Reputation: 53
I am trying to run a Spark program for semantic processing, but it is stuck on Stage 2. I'm wondering what the problem is here?
# create Spark Context
spark = SparkSession.builder.master("Semantic Processing")\
.config('spark.master', 'local')\
.getOrCreate()
sqlc = SQLContext(spark)
spark.conf.set("spark.sql.debug.maxToStringFields", 1000)
# read in csv
df = sqlc.read.format('csv')\
.options(header='true', inferSchema='true', sep='|')\
.load('data/VzW_PSSData_07012015.csv')
# udf for extracting triples
triples_schema = StructType([
StructField('subjects', ArrayType(StringType(), True), True),
StructField('actions', ArrayType(StringType(), True), True),
StructField('objects', ArrayType(StringType(), True), True)
])
triples_udf = udf(lambda x: get_triples(x), triples_schema)
start = time.time()
triples = df.select('InteractionID', triples_udf('Notes').alias('Triples'))
triples = triples.withColumn('Subject', explode('Triples.subjects'))\
.withColumn('Action', explode('Triples.actions'))\
.withColumn('Object', explode('Triples.objects'))\
.select('InteractionID', 'Subject', 'Action', 'Object')
triples.explain()
# write to csv
triples.coalesce(1).write.format('csv').save('SPARK_triples_output.csv', header='true', sep='|')
This is what get_triples()
does:
def get_triples(note):
"""extract subject, verb, and object"""
nlp = spacy.load("en_core_web_sm")
if note == None:
return None
else:
doc = nlp(str(note))
subj_list = []
verb_list = []
obj_list = []
for sent in doc.sents:
sent = clean_text(str(sent))
doc = nlp(sent)
# find each verb
for tok in doc:
subj = ""
verb = ""
obj = ""
mod = ""
prep = ""
# check if current token is a verb
if tok.pos == VERB:
verb = tok.text
# store right tree into object
obj = ' '.join([t.text for t in tok.rights])
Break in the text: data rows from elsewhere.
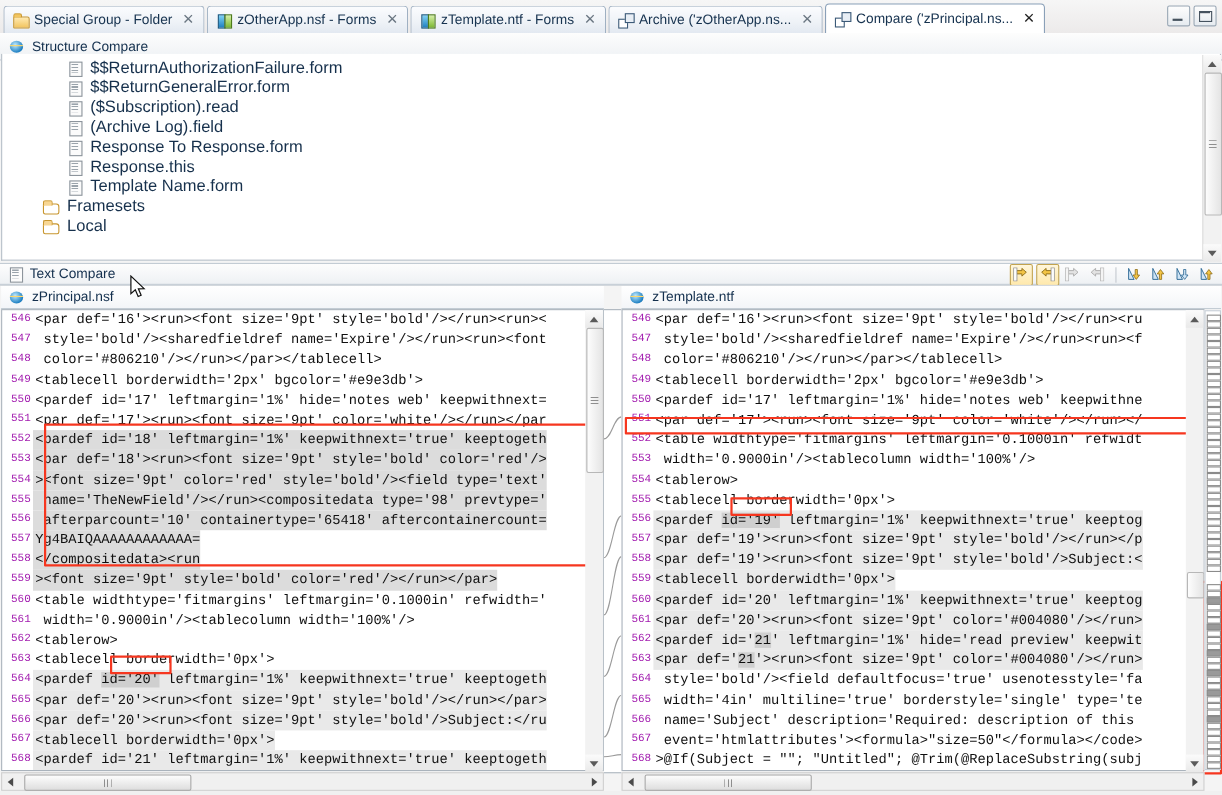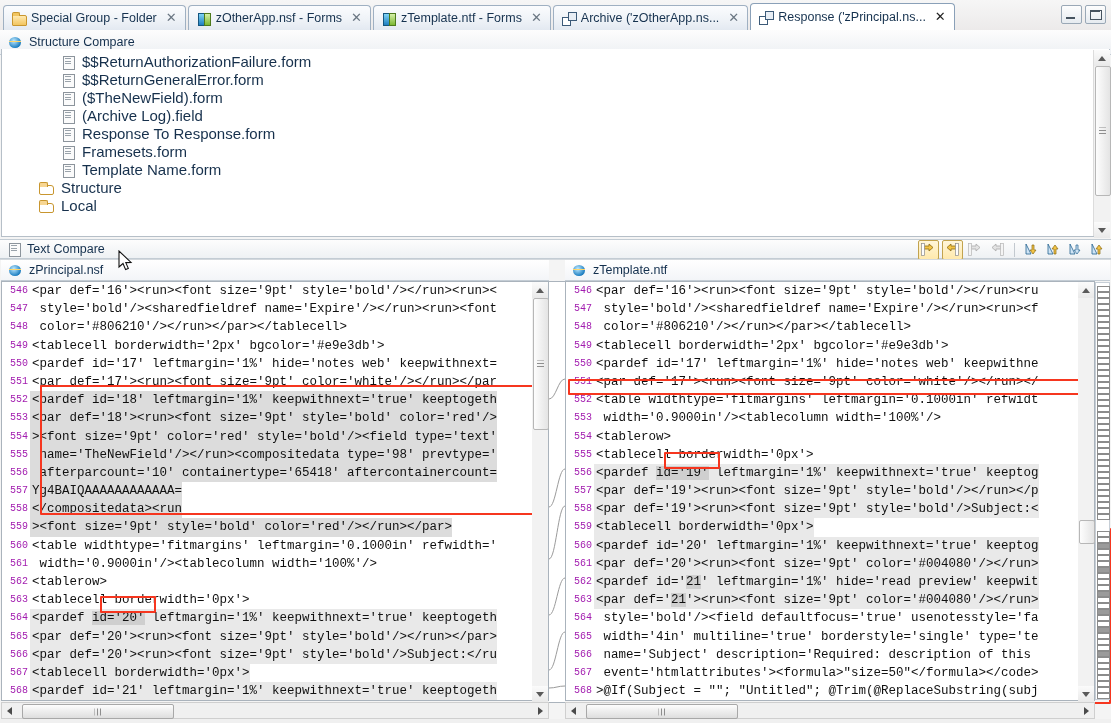--- a/index.html
+++ b/index.html
@@ -192,21 +192,21 @@
       </div>
 
       <div class="tab inactive">
         <span class="ic ic-compare"></span>
         <span class="lbl">Archive ('zOtherApp.ns...</span>
         <span class="x">✕</span>
       </div>
 
       <div class="tab active">
         <span class="ic ic-compare"></span>
-        <span class="lbl">Response ('zPrincipal.ns...</span>
+        <span class="lbl">Compare ('zPrincipal.ns...</span>
         <span class="x">✕</span>
       </div>
 
     </div>
 
     <div class="win-btns">
       <div class="win-btn">
           <span class="m"></span>
         </div>
       <div class="win-btn">
@@ -226,41 +226,41 @@
       <div class="trow">
         <span class="ic-form"></span>
         <span class="tlabel">$$ReturnAuthorizationFailure.form</span>
       </div>
       <div class="trow">
         <span class="ic-form"></span>
         <span class="tlabel">$$ReturnGeneralError.form</span>
       </div>
       <div class="trow">
         <span class="ic-form"></span>
-        <span class="tlabel">($TheNewField).form</span>
+        <span class="tlabel">($Subscription).read</span>
       </div>
       <div class="trow">
         <span class="ic-form"></span>
         <span class="tlabel">(Archive Log).field</span>
       </div>
       <div class="trow">
         <span class="ic-form"></span>
         <span class="tlabel">Response To Response.form</span>
       </div>
       <div class="trow">
         <span class="ic-form"></span>
-        <span class="tlabel">Framesets.form</span>
+        <span class="tlabel">Response.this</span>
       </div>
       <div class="trow">
         <span class="ic-form"></span>
         <span class="tlabel">Template Name.form</span>
       </div>
       <div class="trow lvl2">
         <span class="ic-folder2"></span>
-        <span class="tlabel">Structure</span>
+        <span class="tlabel">Framesets</span>
       </div>
       <div class="trow lvl2">
         <span class="ic-folder2"></span>
         <span class="tlabel">Local</span>
       </div>
     </div>
   </div>
 
   <div class="sc-vsb">
     <div class="sb-arrow sb-up"></div>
# for each verb, check children for objects: dobj and prep
# find pred, modifiers, negs, adv for verb
for child in tok.children:
if child.dep_ == 'nsubj':
subj = child.text
elif (child.dep_ == 'aux'):
mod += child.text + ' '
elif (child.dep_ == 'neg'):
mod += child.text + ' '
elif (child.dep_ == 'prep'):
prep = child.text
verb = mod + verb + ' ' + prep
subj_list.append(subj)
verb_list.append(verb)
obj_list.append(obj)
return subj_list, verb_list, obj_list
It reads in a text record, finds subjects, verbs, and objects, and returns three lists: subjects, verbs, objects. My dataset is around 460k records of 247.7MB.
Example:
Input:
'customer called in needing help with activating their replacement phone did an esn swap in acss customer needing to pay their bill once bill was payed activation went through did a test call and sent out a test text issue resolved '
I want to output into a dataframe and write to CSV that looks like this:
InteractionID Subject Action Object
0 42671331 customer said lagging
0 42671331 has
0 42671331 been
0 42671331 device has been lagging freezing turned
0 42671331 moving slower
This is the output for printSchema
:
root
|-- InteractionID: integer (nullable = true)
|-- Subject: string (nullable = true)
|-- Action: string (nullable = true)
|-- Object: string (nullable = true)
Essentially my program is doing:
InteractionID
and running my UDF on the column with the textTriples
InteractionID
and the three exploded columnsAnd this is the output for explain
:
== Physical Plan ==
Generate explode(Triples#131.objects), [InteractionID#17, Subject#136, Action#142], false, [Object#149]
+- Generate explode(Triples#131.actions), [InteractionID#17, Triples#131, Subject#136], false, [Action#142]
+- Generate explode(Triples#131.subjects), [InteractionID#17, Triples#131], false, [Subject#136]
+- *(2) Project [InteractionID#17, pythonUDF0#159 AS Triples#131]
+- BatchEvalPython [<lambda>(Notes#65)], [InteractionID#17, Notes#65, pythonUDF0#159]
+- *(1) FileScan csv [InteractionID#17,Notes#65] Batched: false, Format: CSV, Location: InMemory
Upvotes: 3
Views: 1638
Reputation: 10406
The call to .coalesce(1)
is most likely what causes the problem, but there are other sources of problems in what you are trying to do.
1. coalesce: I assume that your goal is to obtain a single file CSV. That's a bad idea. Spark is about parallel computing. With coalesce(1)
, you put all the data in one partition (one core, one machine), which is why it is taking so long. You might even get an "out of memory error".
2. explode: Your job is multiplying the size of the dataset by a lot. Each line generates A*B*C lines
, where A
is the number of subjects, B
is the number of objects and C
the number of actions. That a lot of data for one single partition. If you count 5 elements per array, you end up multiplying the size of the dataset by 5^3=125
, which means a dataset of size 34GB. In terms of records, 460K*125=57.5M
. It can be a lot for a laptop.
3. python UDF: The performance gap between pyspark and scala-spark is generally very small, except when you use UDF. Indeed, UDFs are known to deteriorate the performance even in scala compared to SparkSQL functions that spark knows how to optimize. When the UDF is in scala, it's slower. When it's in python, it's catastrophically slower.
But these are just pointers. You are saying that it does not move forward. Trying calling repartition(1000)
right after reading the CSV, and removing coalesce(1)
. It will cut down the job in smaller pieces (you may even try a larger value than 1000) and see using the SparkUI if some tasks are being completed.
Upvotes: 4
Reputation: 1707
It looks like you are generating more data than you want. For data
1 dog eats meat
1 bat hits ball
When you collect lists and explode, you will get
1 dog eats meat
1 dog eats ball
1 dog hits meat
1 dog hits ball
1 bat eats meat
1 bat eats ball
1 bat hits meat
1 bat hits ball
You can see what will happen when you have 10 items in your list. For your case, it would be more reasonable to return a list of 3-tuple instead of 3 lists.
Upvotes: 0